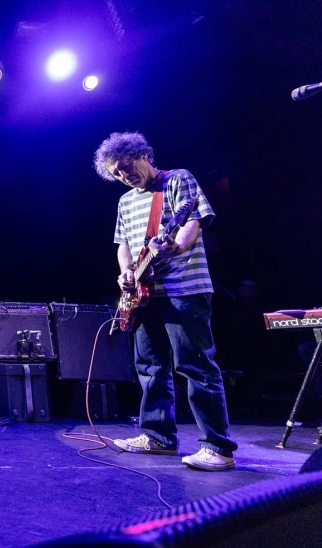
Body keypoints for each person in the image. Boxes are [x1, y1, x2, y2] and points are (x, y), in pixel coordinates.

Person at [93, 131, 237, 471]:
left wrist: (177, 246)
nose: (124, 176)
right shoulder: (125, 201)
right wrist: (126, 272)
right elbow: (123, 244)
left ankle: (218, 447)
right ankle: (157, 437)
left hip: (183, 287)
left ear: (144, 155)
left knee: (195, 365)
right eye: (116, 173)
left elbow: (192, 221)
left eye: (127, 167)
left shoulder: (177, 180)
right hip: (144, 295)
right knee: (151, 367)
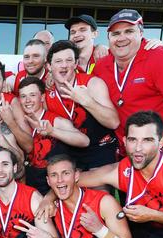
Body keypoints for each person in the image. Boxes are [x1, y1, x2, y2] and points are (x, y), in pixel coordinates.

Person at [93, 9, 163, 154]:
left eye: (129, 31)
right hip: (127, 149)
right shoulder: (102, 65)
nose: (121, 38)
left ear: (141, 33)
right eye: (115, 34)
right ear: (109, 38)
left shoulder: (162, 58)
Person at [45, 40, 120, 183]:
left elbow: (114, 122)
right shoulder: (48, 95)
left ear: (75, 64)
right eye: (58, 61)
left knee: (99, 194)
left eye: (69, 60)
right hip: (72, 150)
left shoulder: (92, 83)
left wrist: (86, 101)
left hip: (100, 147)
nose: (64, 65)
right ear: (49, 66)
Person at [17, 77, 88, 194]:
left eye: (32, 95)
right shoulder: (21, 124)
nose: (27, 100)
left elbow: (84, 141)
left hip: (56, 186)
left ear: (43, 97)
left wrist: (52, 131)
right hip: (31, 186)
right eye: (23, 96)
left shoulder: (56, 121)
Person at [0, 59, 32, 155]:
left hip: (9, 160)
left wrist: (10, 121)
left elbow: (29, 147)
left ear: (4, 83)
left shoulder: (12, 102)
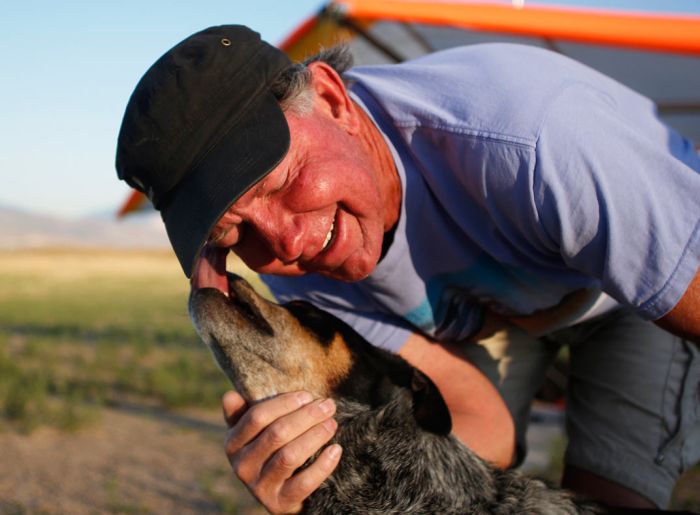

#####

▶ _Work required_
All that is required is the lines from the line containing "right hip: (72, 150)" through the end of the records above, copied exactly, and none of the pictures.

▶ _Response below_
right hip: (72, 150)
left shoulder: (92, 83)
left wrist: (86, 101)
left hip: (100, 147)
nose: (64, 65)
right ear: (49, 66)
Person at [17, 77, 88, 194]:
left eye: (32, 95)
right shoulder: (21, 124)
nose: (27, 100)
left elbow: (84, 141)
left hip: (56, 186)
left ear: (43, 97)
left wrist: (52, 131)
right hip: (31, 186)
right eye: (23, 96)
left shoulder: (56, 121)
Person at [0, 59, 32, 155]:
left hip: (9, 160)
left wrist: (10, 121)
left elbow: (29, 147)
left ear: (4, 83)
left shoulder: (12, 102)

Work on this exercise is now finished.